The Funky Bee

My own personal blah, blah, blah...

Tuesday, January 03, 2006

Who ever said that showering together was sexy...?

Okay, so the Sweet One was chillin watching football yesterday. We just got done eating a yummy meal and I was ready to go get cleaned up. On my way to the bathroom I said "if you need me I'll be in the shower". I wasn't trying to be sexy and it wasn't an invitation but then, as I was getting in I starting thinking, oh no, what if he thought I wanted him to shower with me? Don't get me wrong...I'll take the Sweet One naked any which way he wants to present himself but there is just something about showering with someone that is so not fun!

So, he never came into the shower. Apparently football is way more important, just kidding. I was relieved. I mean, when I get in the tub it's to wash things and shave things. Not so sexy, I know. Now, I do believe that a naked, wet body is hot no matter where it is, but a standard tub is just not made for two people, unless you're a couple of 4 year olds and the third party involved is Mr. Bubble!

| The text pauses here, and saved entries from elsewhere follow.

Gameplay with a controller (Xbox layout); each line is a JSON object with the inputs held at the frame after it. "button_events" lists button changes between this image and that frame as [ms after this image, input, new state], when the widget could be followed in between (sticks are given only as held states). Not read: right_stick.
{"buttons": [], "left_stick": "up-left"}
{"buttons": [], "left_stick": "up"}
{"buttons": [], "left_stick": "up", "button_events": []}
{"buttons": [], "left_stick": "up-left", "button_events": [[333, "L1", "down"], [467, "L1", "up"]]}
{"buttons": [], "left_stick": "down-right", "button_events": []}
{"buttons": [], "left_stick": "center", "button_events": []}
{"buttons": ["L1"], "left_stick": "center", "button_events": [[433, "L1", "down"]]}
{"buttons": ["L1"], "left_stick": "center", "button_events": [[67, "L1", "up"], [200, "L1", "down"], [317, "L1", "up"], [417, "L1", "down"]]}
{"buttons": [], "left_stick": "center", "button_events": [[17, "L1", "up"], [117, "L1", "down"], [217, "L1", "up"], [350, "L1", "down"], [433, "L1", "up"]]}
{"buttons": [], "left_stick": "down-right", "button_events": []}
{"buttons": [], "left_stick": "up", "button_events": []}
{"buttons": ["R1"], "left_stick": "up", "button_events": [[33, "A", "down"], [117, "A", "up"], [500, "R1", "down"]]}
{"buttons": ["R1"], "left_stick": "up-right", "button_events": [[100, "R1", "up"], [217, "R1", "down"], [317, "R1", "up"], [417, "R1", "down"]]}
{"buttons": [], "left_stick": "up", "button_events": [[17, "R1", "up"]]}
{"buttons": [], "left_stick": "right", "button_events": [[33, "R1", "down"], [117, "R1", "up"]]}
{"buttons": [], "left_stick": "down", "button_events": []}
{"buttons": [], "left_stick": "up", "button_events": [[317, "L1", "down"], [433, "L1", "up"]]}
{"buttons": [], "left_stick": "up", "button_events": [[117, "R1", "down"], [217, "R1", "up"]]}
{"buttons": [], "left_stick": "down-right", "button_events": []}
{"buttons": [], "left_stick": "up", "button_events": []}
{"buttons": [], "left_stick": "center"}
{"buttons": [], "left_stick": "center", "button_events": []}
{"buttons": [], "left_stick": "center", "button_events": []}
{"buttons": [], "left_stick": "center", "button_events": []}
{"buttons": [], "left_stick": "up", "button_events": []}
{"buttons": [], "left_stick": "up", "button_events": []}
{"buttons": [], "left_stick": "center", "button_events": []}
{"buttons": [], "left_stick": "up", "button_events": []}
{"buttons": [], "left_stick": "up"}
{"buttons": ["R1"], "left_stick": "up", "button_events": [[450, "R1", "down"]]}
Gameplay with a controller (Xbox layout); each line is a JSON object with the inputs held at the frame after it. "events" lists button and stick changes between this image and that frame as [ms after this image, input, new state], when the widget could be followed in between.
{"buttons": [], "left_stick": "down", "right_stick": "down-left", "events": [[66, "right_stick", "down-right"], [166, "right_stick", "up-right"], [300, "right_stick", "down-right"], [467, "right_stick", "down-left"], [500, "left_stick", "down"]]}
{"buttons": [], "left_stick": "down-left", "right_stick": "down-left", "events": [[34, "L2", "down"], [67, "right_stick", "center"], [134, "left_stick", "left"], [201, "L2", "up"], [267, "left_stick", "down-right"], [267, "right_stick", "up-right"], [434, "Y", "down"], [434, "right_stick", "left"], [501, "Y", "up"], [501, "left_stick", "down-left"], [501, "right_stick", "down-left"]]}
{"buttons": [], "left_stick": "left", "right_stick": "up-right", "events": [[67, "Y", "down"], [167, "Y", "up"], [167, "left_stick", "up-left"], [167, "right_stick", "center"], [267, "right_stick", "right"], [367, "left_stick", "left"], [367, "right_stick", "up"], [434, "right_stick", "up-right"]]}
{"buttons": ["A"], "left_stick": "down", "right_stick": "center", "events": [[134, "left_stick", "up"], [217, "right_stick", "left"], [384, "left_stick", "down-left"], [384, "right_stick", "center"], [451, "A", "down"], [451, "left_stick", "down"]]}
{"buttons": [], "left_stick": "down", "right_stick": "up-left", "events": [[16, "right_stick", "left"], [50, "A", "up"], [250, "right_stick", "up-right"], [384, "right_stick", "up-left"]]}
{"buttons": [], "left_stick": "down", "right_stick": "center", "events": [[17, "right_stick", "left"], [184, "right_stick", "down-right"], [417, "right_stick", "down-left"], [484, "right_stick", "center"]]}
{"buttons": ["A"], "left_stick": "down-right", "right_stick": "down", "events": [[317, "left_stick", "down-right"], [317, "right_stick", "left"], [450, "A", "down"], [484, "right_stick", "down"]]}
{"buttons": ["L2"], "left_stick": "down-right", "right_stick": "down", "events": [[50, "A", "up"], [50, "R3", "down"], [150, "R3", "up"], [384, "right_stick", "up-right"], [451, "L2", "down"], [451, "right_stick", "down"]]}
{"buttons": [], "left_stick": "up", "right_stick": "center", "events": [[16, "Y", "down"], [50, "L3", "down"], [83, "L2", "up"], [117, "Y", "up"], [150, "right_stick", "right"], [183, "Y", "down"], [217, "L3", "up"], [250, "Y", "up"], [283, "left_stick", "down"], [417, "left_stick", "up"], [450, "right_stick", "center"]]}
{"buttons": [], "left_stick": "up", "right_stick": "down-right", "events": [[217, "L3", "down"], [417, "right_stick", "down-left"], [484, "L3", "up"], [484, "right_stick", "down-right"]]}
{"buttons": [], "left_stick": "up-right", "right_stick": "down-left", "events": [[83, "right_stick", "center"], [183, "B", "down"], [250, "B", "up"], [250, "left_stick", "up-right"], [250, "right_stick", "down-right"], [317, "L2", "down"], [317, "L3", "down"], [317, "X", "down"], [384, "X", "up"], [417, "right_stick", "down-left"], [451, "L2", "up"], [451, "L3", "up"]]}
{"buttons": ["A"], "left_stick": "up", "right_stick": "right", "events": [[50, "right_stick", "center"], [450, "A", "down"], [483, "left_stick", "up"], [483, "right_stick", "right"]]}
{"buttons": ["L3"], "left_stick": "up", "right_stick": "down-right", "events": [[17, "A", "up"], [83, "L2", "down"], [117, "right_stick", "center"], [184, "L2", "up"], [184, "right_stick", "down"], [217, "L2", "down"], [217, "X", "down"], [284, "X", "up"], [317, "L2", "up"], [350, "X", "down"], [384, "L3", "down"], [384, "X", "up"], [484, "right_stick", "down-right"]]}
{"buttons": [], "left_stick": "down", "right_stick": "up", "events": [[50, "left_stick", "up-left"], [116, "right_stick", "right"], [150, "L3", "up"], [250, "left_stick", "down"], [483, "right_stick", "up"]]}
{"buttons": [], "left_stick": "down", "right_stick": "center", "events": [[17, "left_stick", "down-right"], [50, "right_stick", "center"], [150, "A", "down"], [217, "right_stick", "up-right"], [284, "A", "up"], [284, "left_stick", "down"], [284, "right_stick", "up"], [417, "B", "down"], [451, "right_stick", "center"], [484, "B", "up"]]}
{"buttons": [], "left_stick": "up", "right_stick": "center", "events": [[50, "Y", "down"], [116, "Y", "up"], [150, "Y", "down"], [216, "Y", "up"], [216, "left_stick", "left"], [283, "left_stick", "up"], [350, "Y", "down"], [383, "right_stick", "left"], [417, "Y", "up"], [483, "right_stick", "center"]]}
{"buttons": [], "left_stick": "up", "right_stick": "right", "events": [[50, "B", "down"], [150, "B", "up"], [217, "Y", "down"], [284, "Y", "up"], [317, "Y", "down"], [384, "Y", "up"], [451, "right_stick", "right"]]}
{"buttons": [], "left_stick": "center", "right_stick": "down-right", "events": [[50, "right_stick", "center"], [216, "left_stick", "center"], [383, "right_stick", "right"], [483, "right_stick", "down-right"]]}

Now think back, I know we've all at least tried it, but having sex in the shower is uncomfortable and virtually impossible. If you're in the tub with a man that is bigger than you, and let's face it ladies...the guy should be bigger than you! You spend most of the time cold because he is hogging up all the hot water. It's just inevitable. Either that or you are trying not to drown in the spout of water that is shooting you right in the nose/mouth area. Then the makeup starts to run. Mmmm sexy...the wet dog look with mascara running down your face. Now that's what I call hot!

Next is the actual attempt at the act. You try and hang on to the towel bar, foot on the soap dish, everything is all slippery. It's like an acrobatics routine. I am just envisioning the medic-alert type phone call to the authorities now! "HELP - we've fallen, naked and wet out of the shower, and we can't get up!" If you ask me, I'd rather be bent over anywhere but the shower, we've even been left at a party in New Orleans when we got a little frisky over a toilet in a guest house. We couldn't be found and our 'ride' left us...But let me tell you, it was much better than any shower experience I've ever had.

So I got out of the shower and ended up getting lucky in more ways than one. The Sweet One had done the dishes, taken out the trash and was 'in the mood'. Woo hoo...I got me a good man! But really everyone, let's all make a new year's resolution to have less sex in showers and more sex everywhere else.